What CBEST offers to banking, CSTAR offers to the entire private sector. As an early adopter of both schemes, Portcullis is perfectly placed to provide CBEST testing and CSTAR through their RedIntel service.

Understanding as much as possible about the nature of those who perpetrate attacks and their methods helps a target company to defend more effectively. Portcullis intelligence led testing, called RedIntel, recognises the constantly changing nature of the threat landscape, helping organisations to respond dynamically. Modifying and developing new tools and tactics to keep pace with the latest threats.

The financial sector has led the way in sharing information and consolidating their approach to cyber security. The concept of herd immunity, working together as an industry to strengthen the whole is something that RedIntel is designed to encourage. The argument for co-operation and information sharing to boost the level of protection across the industry is a compelling one.

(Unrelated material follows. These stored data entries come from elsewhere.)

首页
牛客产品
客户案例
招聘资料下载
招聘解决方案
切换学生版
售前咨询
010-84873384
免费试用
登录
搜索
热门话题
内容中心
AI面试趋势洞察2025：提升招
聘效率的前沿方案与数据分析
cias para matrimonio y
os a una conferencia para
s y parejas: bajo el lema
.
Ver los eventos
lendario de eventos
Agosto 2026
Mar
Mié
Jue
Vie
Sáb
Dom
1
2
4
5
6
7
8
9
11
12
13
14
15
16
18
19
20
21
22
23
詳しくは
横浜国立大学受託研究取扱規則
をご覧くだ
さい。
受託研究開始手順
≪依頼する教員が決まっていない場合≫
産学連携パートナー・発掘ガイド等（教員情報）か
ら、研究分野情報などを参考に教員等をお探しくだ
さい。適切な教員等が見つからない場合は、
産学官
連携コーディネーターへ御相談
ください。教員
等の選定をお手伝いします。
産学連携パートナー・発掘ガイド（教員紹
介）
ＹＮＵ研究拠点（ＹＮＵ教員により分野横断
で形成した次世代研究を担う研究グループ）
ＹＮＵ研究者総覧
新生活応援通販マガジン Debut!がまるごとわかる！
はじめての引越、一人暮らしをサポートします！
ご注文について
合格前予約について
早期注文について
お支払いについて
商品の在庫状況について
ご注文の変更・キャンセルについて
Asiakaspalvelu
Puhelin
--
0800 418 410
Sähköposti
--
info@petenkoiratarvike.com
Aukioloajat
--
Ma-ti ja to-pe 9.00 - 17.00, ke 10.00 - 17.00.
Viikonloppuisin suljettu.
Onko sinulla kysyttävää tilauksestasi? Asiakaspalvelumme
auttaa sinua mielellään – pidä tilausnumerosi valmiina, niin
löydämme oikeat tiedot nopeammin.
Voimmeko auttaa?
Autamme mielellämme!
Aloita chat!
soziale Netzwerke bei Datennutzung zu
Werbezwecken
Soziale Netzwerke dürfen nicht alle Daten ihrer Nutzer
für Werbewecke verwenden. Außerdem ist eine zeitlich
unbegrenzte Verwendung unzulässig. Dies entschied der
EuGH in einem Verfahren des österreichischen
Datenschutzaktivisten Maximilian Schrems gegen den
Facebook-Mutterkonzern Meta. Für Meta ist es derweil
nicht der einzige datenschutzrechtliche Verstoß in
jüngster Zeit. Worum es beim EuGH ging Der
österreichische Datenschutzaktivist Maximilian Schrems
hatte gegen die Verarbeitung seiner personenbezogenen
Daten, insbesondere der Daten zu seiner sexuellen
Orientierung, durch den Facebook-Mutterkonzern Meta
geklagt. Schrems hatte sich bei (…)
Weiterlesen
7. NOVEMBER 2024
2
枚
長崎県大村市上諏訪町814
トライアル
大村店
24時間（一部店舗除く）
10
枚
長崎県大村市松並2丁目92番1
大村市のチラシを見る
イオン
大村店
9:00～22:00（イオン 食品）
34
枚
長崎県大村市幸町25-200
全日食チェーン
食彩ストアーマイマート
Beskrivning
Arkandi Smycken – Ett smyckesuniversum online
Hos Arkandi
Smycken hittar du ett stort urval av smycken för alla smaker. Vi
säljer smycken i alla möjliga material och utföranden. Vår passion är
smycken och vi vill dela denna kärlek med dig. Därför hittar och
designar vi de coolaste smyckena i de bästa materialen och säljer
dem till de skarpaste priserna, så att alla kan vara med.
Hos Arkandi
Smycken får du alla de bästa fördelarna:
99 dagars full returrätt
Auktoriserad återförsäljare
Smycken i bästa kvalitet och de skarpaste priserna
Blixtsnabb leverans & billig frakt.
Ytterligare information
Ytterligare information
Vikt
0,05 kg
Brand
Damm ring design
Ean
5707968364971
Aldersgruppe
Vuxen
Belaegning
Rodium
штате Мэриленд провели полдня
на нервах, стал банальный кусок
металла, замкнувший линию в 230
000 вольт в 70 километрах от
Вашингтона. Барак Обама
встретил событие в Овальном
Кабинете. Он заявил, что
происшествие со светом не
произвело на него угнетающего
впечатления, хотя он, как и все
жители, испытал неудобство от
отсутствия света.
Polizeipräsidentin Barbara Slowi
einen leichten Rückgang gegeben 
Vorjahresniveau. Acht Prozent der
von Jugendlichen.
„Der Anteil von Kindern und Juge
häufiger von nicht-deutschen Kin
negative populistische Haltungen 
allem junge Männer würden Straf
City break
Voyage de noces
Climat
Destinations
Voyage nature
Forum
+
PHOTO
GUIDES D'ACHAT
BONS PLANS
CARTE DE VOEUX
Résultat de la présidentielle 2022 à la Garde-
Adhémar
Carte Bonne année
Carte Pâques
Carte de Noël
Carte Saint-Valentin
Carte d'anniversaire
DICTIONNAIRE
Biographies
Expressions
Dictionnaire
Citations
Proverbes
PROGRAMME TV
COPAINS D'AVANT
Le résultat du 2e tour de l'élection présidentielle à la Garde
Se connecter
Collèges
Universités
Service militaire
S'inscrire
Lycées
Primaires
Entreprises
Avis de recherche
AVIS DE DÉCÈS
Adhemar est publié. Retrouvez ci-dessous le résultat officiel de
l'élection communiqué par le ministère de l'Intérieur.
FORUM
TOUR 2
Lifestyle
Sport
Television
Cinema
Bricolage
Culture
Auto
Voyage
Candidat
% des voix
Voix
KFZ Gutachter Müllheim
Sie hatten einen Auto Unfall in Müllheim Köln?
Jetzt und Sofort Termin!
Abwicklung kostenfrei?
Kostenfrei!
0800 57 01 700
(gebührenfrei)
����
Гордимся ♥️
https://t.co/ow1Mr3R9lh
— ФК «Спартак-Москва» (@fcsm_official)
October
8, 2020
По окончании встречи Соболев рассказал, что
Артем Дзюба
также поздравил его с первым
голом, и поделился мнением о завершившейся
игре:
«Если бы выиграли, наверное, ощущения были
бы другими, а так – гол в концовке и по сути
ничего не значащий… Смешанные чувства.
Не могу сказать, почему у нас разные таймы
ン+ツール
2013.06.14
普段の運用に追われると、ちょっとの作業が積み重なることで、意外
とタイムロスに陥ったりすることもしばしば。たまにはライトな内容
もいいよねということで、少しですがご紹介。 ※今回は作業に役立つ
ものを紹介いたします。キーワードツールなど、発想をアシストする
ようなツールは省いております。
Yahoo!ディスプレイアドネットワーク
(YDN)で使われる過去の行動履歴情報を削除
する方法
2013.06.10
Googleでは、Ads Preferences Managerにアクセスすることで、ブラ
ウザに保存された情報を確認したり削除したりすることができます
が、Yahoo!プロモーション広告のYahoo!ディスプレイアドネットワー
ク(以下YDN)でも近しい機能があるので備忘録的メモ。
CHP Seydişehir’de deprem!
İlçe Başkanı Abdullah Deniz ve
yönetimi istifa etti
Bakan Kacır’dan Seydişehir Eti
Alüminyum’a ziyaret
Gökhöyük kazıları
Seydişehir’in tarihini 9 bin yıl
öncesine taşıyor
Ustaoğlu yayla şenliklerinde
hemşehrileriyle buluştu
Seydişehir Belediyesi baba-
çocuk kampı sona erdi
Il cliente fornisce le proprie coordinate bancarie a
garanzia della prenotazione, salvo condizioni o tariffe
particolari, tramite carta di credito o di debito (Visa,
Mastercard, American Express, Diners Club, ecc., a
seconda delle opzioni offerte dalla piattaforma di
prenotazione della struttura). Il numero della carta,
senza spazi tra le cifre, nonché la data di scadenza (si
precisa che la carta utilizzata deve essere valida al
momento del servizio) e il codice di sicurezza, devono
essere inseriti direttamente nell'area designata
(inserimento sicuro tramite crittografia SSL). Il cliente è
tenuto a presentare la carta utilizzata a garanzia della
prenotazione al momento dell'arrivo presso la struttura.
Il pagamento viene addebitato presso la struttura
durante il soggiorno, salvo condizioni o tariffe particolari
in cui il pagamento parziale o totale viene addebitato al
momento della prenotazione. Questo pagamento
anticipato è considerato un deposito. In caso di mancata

The event attended by over a hundred guests from the financial services sector and related industries heard a keynote from the banking community as well as further presentations from Portcullis and Digital Shadows.

Paul Docherty Technical Director at Portcullis stated “The cyber threat is rising significantly and our response to it must be robust. Its time to raise our game and prove that the UK is a safer place to do business than other nations. RedIntel helps enterprise level organisations to do just that.”

Portcullis offers a range of intelligence led testing services called RedIntel providing cyber-attack scenarios using real-world tactics, techniques and procedures.